Бергсон хорошо понимал, насколько важны исследования мышечного чувства для новой экспериментальной психологии, претендующей на статус точной науки: из осознания модальностей давления и напряжения, присущих мышечному действию, следует их принципиальная измеримость, а количественный анализ осознания – это уже материал для лабораторной работы. Однако он лишь посмеялся над путаной идеей, будто бы психическая сила преобразуется в мускульную и будто бы вторая может служить неким мерилом первой (Бергсон, 1992а, с. 54). Только намного более глубокая философия, философия творящего, активного, обладающего памятью духа, такая философия, какую он сам вознамерился утвердить, сумела бы избежать подобных нелепостей. Тем не менее Бергсон штудировал литературу по психологии; особенно его привлекала теория, связывавшая чувство движения с центральной иннервацией. Он полагал, что эта теория вполне согласуется с положением о неопровержимой (по его мнению) достоверности интуиции как источника информации об активности, составляющей суть психической жизни, интуиции, которой, на его взгляд, был щедро наделен Биран. Так, говоря о внимании, Бергсон отмечал, что внимание сопровождается мышечным сокращением, а точнее, «отчетливым ощущением напряжения сокращения кожи головы, это давление снаружи внутрь, которое мы ощущаем всем черепом, когда делаем напряженное усилие что-нибудь вспомнить» (там же, с. 62)[160]
. Такого рода напряжение в тканях объясняет и напряжение психическое. В этой связи Бергсон ссылался на исследования Шарля Фере, согласно которым всякое ощущение сопровождается возрастанием мышечного напряжения[161]. Отсюда последовал вывод: всякое ощущение содержит в себе элемент мышечного ощущения.
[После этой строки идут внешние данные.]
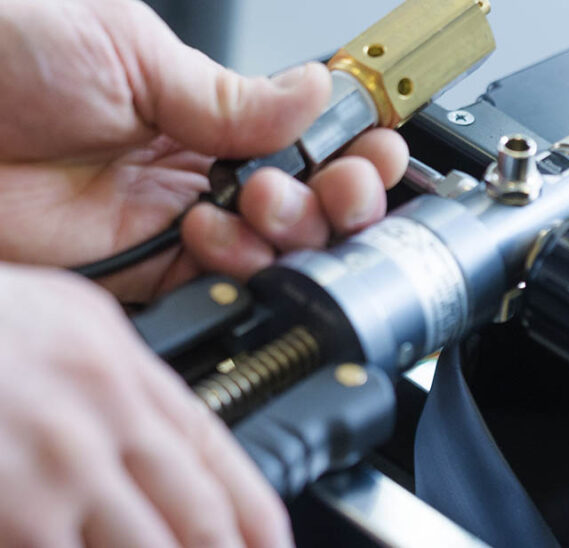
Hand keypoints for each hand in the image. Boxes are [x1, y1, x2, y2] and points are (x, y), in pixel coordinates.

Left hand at [0, 0, 407, 301]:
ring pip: (281, 247)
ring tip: (258, 199)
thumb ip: (230, 92)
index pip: (309, 134)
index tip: (375, 151)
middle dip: (343, 197)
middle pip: (313, 198)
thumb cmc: (3, 66)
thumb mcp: (130, 50)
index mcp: (210, 108)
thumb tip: (315, 93)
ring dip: (292, 229)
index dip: (353, 147)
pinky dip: (239, 264)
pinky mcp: (153, 271)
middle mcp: (206, 168)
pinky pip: (225, 280)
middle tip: (337, 186)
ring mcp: (184, 222)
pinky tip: (212, 233)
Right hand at [0, 263, 291, 546]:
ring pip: (143, 547)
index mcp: (121, 369)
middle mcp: (100, 421)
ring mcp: (51, 471)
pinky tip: (83, 547)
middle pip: (196, 518)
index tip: (270, 544)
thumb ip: (120, 377)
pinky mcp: (11, 510)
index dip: (255, 514)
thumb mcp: (67, 317)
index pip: (218, 456)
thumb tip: (161, 432)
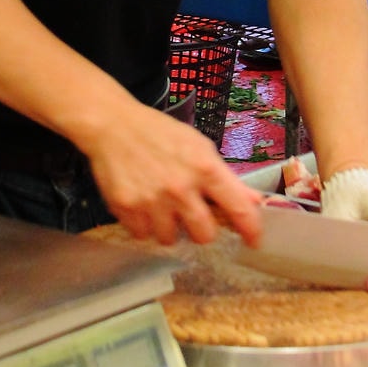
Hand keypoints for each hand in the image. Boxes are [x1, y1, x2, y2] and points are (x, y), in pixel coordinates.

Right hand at [86, 104, 262, 248]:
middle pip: (204, 235)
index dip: (251, 230)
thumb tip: (254, 201)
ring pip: (170, 239)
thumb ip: (226, 177)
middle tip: (191, 214)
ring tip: (161, 207)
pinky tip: (142, 205)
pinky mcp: (127, 208)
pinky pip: (142, 235)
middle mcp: (181, 188)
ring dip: (169, 228)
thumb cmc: (161, 133)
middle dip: (200, 229)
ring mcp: (152, 200)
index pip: (238, 209)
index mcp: (204, 168)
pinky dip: (144, 225)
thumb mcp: (199, 146)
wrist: (113, 125)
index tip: (253, 241)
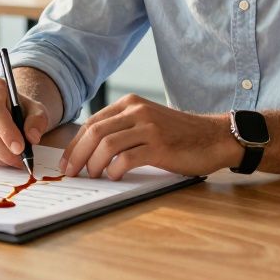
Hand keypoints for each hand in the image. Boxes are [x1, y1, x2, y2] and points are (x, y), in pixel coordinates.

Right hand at [0, 77, 49, 168]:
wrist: (12, 110)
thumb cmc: (23, 109)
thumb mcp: (37, 110)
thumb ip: (37, 121)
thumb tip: (32, 137)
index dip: (6, 131)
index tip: (20, 148)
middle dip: (4, 151)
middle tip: (20, 161)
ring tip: (15, 160)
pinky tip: (4, 157)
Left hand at [60, 94, 237, 179]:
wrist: (213, 137)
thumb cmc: (178, 135)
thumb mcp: (146, 121)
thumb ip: (122, 127)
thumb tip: (88, 149)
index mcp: (130, 103)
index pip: (92, 122)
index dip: (74, 144)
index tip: (66, 161)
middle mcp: (137, 111)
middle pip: (95, 133)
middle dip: (77, 155)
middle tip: (70, 172)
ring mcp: (149, 127)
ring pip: (107, 145)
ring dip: (93, 164)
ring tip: (93, 176)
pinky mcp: (160, 146)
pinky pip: (128, 158)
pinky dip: (115, 170)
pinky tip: (114, 176)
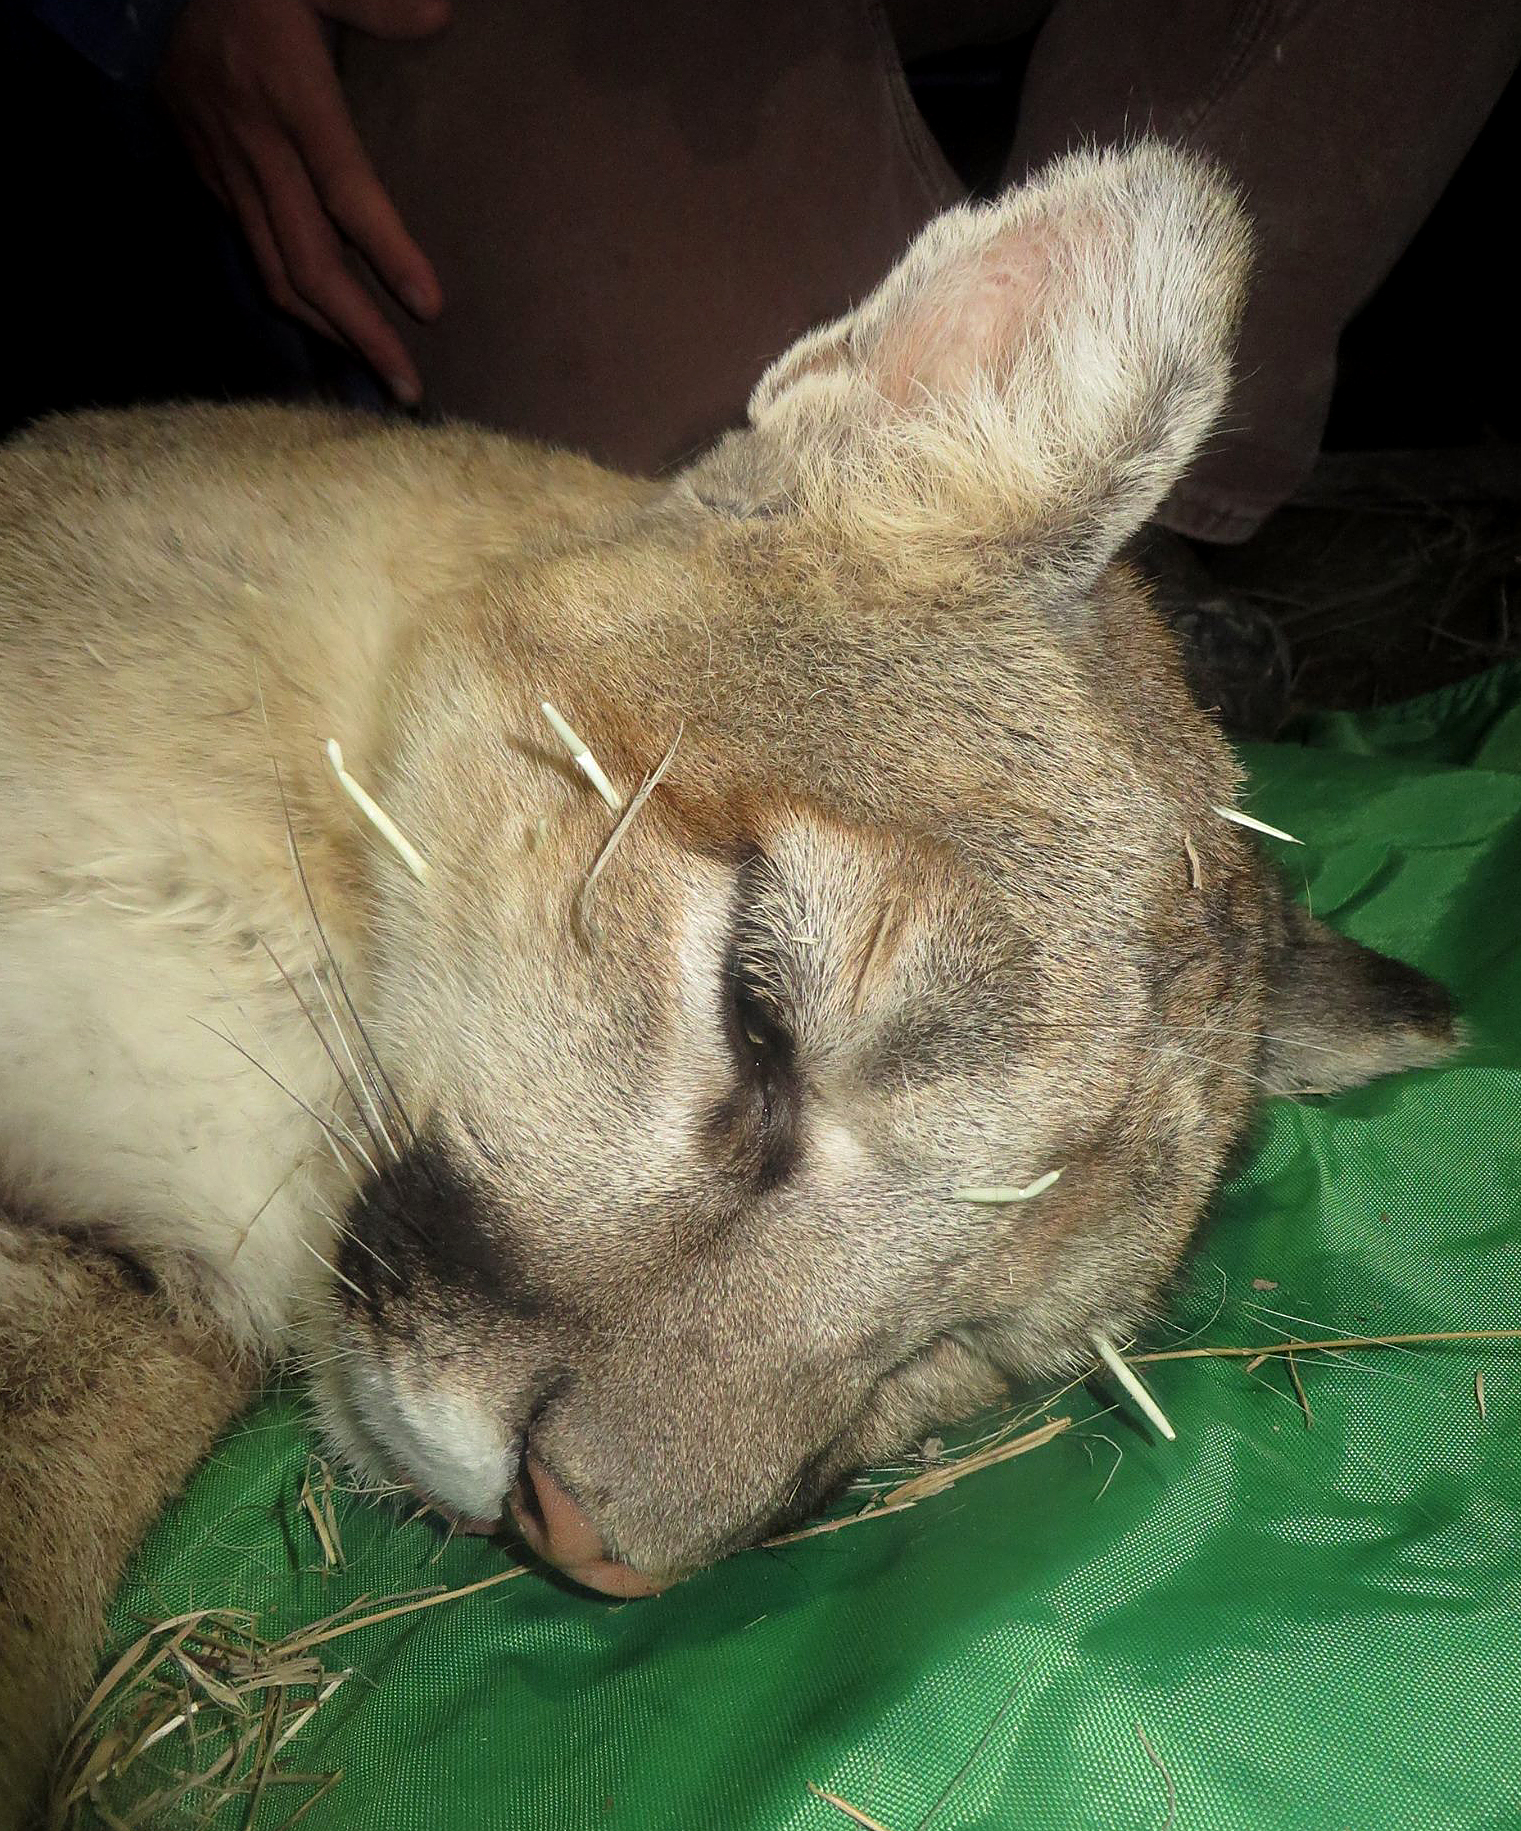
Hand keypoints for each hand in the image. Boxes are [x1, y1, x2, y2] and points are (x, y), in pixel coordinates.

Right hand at [158, 0, 449, 402]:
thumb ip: (377, 2)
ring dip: (328, 330)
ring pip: (277, 272)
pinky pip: (254, 253)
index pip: (347, 191)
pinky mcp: (207, 179)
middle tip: (406, 388)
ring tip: (374, 371)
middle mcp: (257, 150)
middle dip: (361, 333)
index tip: (430, 308)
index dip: (388, 253)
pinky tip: (326, 322)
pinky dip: (294, 297)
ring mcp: (226, 172)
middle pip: (310, 263)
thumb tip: (441, 17)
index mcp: (290, 99)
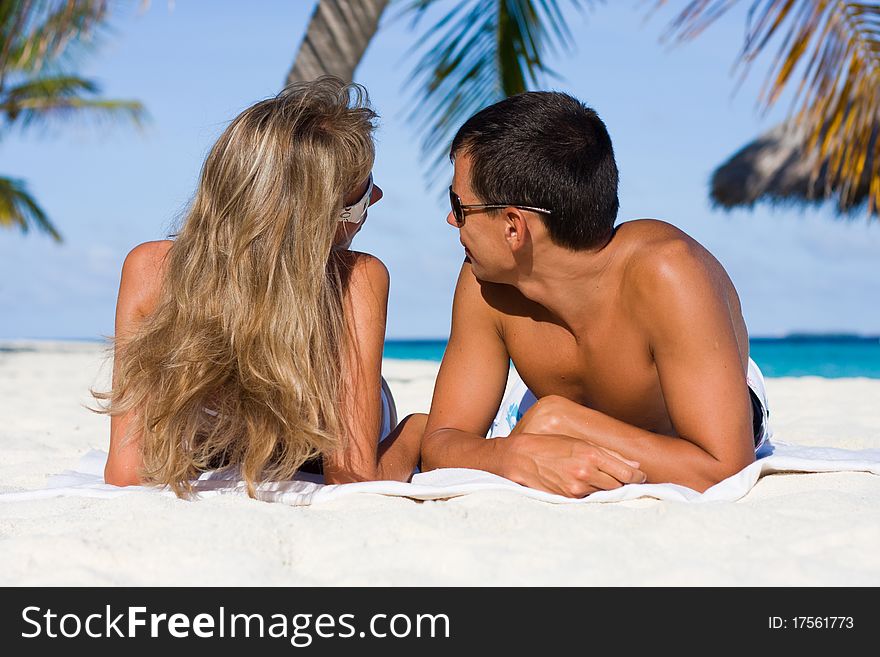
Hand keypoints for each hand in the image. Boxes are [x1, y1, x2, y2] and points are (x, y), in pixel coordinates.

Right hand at [504, 432, 646, 497]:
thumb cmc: (549, 445)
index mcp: (592, 454)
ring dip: (605, 490)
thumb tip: (635, 466)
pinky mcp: (567, 499)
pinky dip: (590, 496)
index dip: (637, 477)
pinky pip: (588, 501)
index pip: (628, 473)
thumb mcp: (580, 442)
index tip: (639, 477)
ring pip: (605, 495)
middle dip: (622, 484)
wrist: (519, 458)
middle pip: (619, 486)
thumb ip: (610, 455)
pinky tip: (582, 487)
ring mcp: (576, 488)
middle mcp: (586, 472)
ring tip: (595, 480)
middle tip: (619, 480)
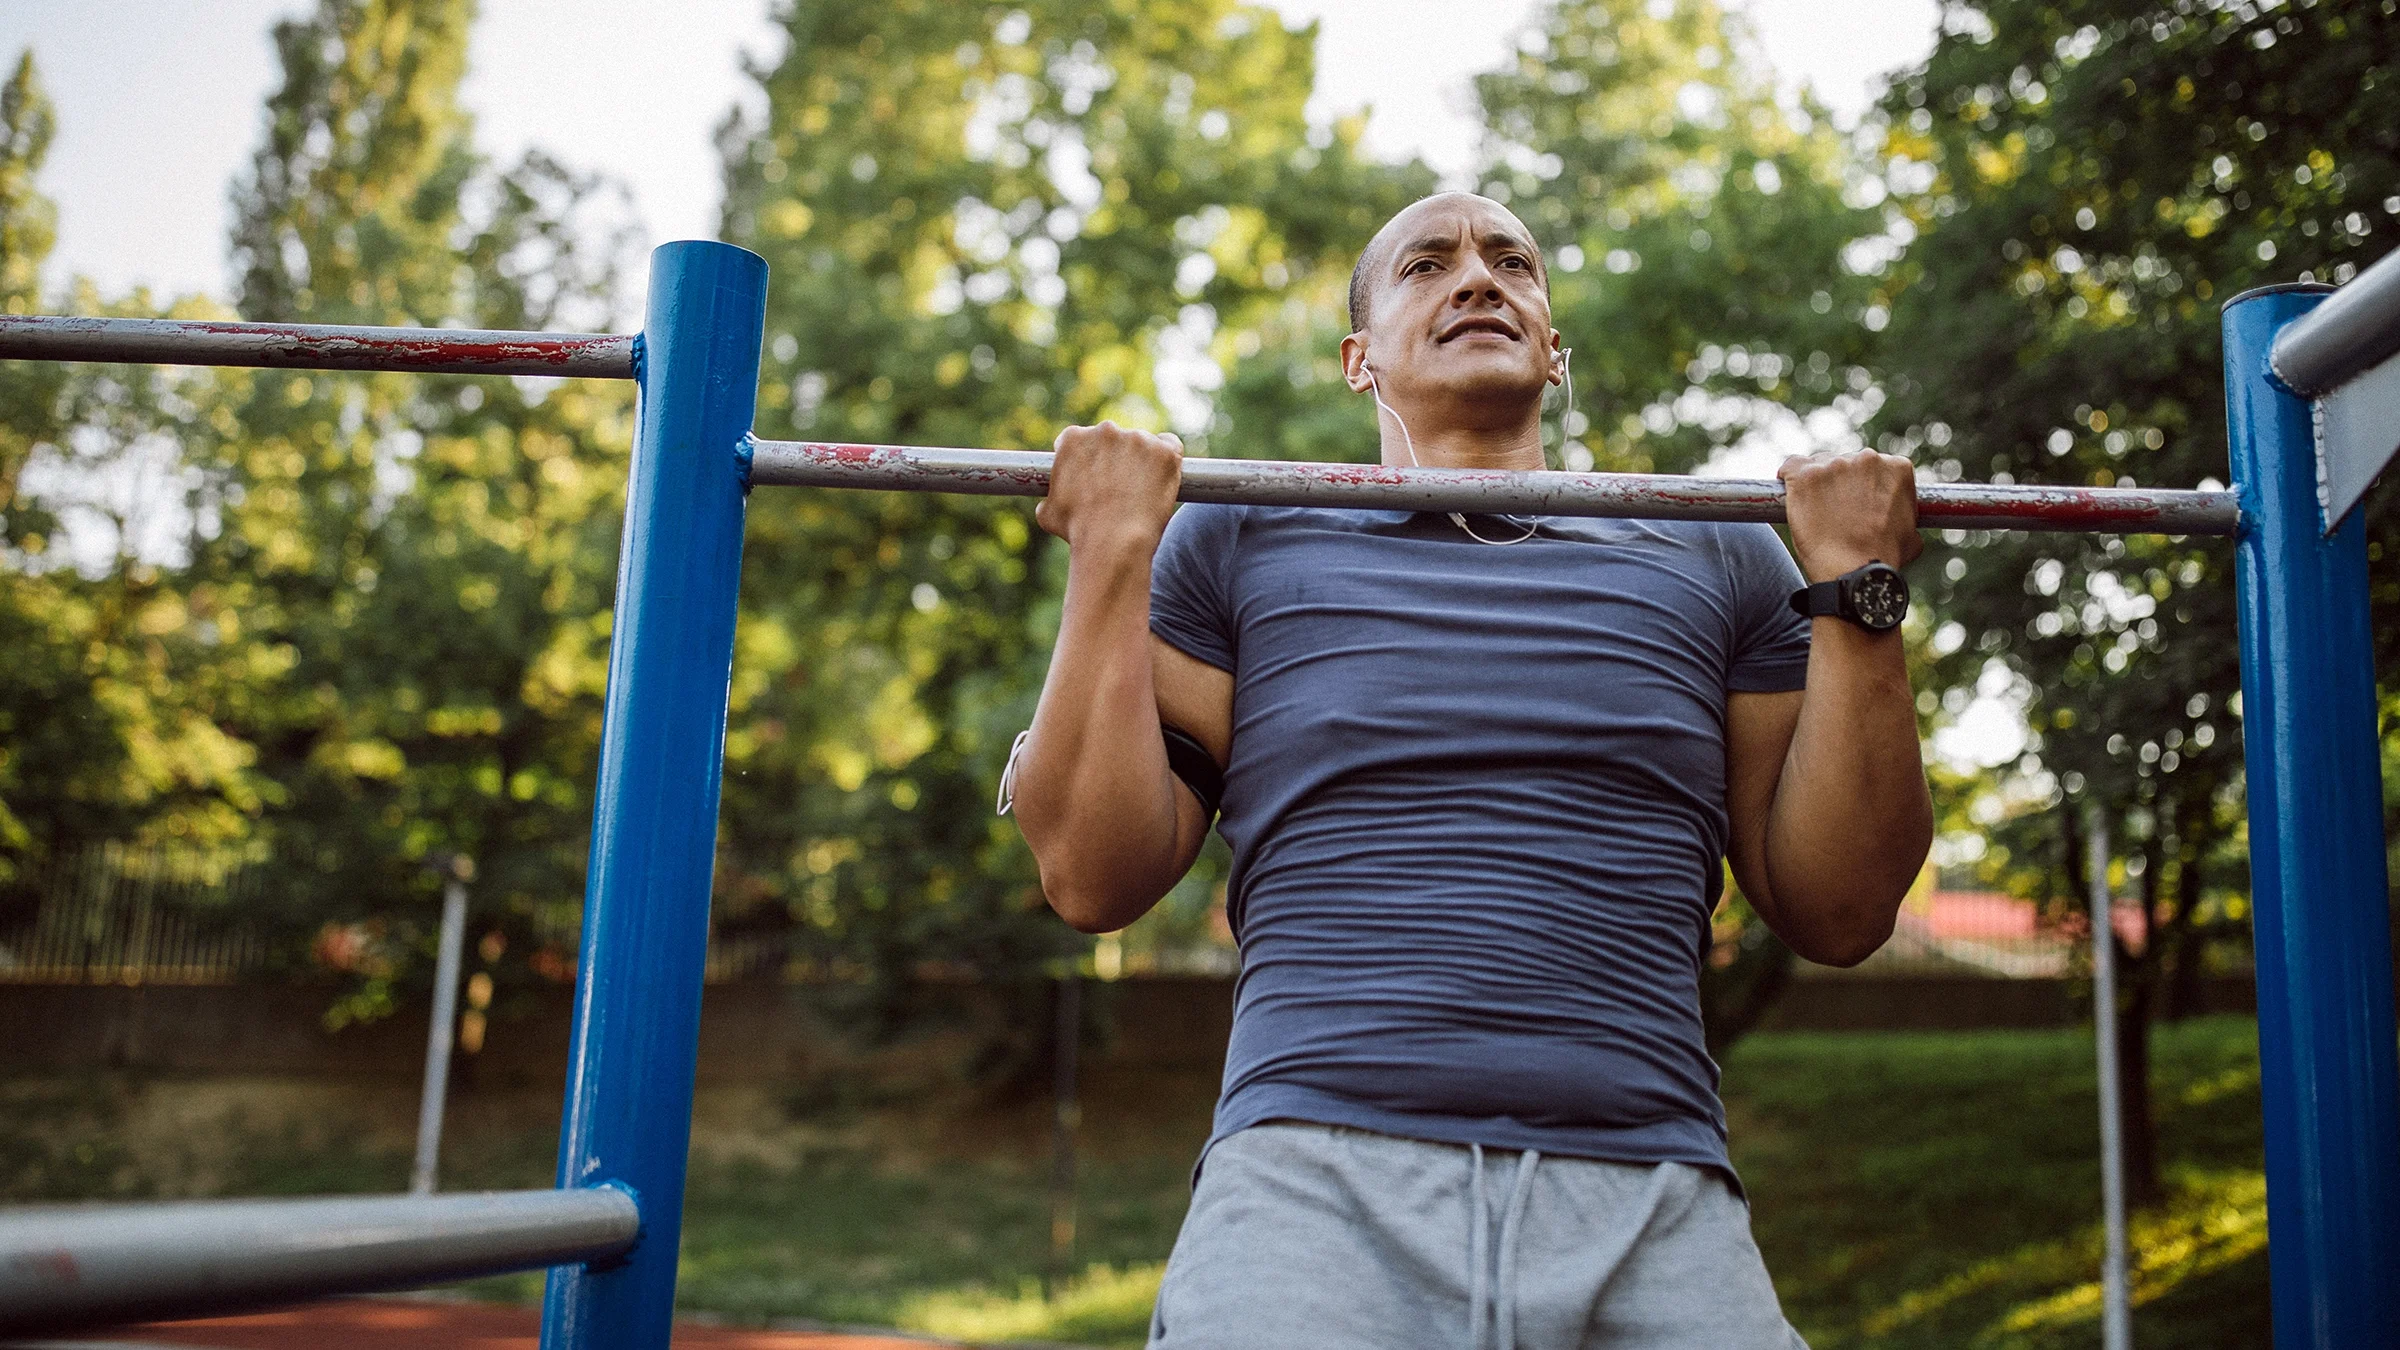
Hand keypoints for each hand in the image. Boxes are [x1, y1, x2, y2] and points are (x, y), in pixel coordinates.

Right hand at [1037, 421, 1183, 552]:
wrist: (1113, 544)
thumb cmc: (1078, 531)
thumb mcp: (1048, 513)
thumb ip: (1050, 496)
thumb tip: (1049, 501)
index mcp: (1074, 439)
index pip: (1081, 439)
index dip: (1088, 457)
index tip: (1094, 474)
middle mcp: (1105, 430)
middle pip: (1113, 439)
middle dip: (1115, 458)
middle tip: (1120, 486)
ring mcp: (1138, 438)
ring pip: (1143, 443)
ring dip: (1142, 460)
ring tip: (1142, 491)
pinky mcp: (1165, 451)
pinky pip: (1170, 446)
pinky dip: (1168, 459)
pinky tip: (1164, 477)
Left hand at [1776, 449, 1921, 583]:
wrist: (1854, 571)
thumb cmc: (1883, 557)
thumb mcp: (1910, 532)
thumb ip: (1904, 513)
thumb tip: (1901, 518)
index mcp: (1896, 467)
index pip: (1873, 466)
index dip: (1864, 486)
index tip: (1856, 502)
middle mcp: (1867, 459)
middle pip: (1845, 463)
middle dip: (1840, 483)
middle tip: (1835, 510)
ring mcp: (1834, 465)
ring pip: (1819, 465)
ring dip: (1816, 484)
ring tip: (1816, 512)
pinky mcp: (1805, 475)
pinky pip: (1791, 467)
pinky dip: (1789, 478)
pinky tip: (1791, 494)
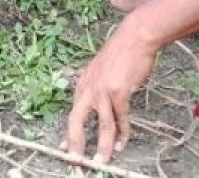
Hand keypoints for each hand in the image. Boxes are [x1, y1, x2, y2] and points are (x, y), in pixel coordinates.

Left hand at [63, 27, 157, 162]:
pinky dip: (123, 133)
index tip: (65, 149)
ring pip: (102, 125)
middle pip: (77, 121)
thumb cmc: (119, 54)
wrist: (133, 38)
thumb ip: (93, 88)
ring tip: (103, 160)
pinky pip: (120, 118)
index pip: (72, 113)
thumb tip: (93, 106)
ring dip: (103, 146)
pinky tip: (122, 143)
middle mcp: (88, 88)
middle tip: (76, 161)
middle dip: (75, 143)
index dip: (68, 134)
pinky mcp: (119, 92)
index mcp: (82, 84)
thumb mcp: (99, 70)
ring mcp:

Бергсон указал также на роль чувства движения для усвоения двигательных навыков, которое особенно наглядно проявляется в работе мышц, когда человек учится говорить. И наконец, он заявил, что осознанность движения – «абсолютно реальный феномен», подразумевая, что «реально» именно ощущаемое движение, а вовсе не движение материального объекта (Бергсон, 1992б, p. 258).Бергсон ратовал за понимание тела как инструмента духа – за инструментальное понимание ощущений, в том числе двигательных, в процессе деятельности организма, подчиненной велению духа. Такой подход, при котором в центре внимания оказывается моторная сторона психологической жизни человека, наиболее характерен для англоязычного мира благодаря понятиям, разработанным Бэном и преобразованным затем в функционалистские термины, – понятиями, связанными с активностью, обладающей функцией адаптации к среде. Сложившийся таким образом научный язык способствовал развитию психологии, которая признает важность мышечных ощущений для «делания» как нечто само собой разумеющееся. Джон Дьюи, чьи труды по теоретической психологии, пользовались большой популярностью в Соединенных Штатах, писал:
«Я убежден, что в развитии ребенка активная сторона предшествует пассивной; что самовыражение идет впереди осознанного впечатления; что мускульное развитие опережает сенсорное; что движения предвосхищают осознанные ощущения; я убежден, что сознание, по существу, является моторным или импульсивным; что сознательные состояния стремятся проявить себя в действии» (Dewey, 2015, p. 228).
«Сознание, по существу, является моторным или импульсивным»: этот постулат ставил в центр всего чувственное восприятие движения. Он означал провозглашенную Джоном Дьюи переориентацию психологии – от стерильного (чрезмерно интеллектуального) интереса к тому, что люди знают, к дивному новому миру (практического) понимания того, что люди делают. Новые экспериментальные исследования перцепции, когнитивности, внимания и действия должны были учитывать и кинестезию, сенсорный процесс, присущий согласованному «деланию». Двигаясь в этом русле, Чарльз Х. Джадд в 1905 году заявил: «В последние годы наиболее перспективные, конструктивные достижения психологии наблюдаются по линии отказа от вчерашних однобоких теорий чувства в пользу тщательно документированного признания первостепенной важности двигательных предпосылок сознания (Judd, 1905, p. 199).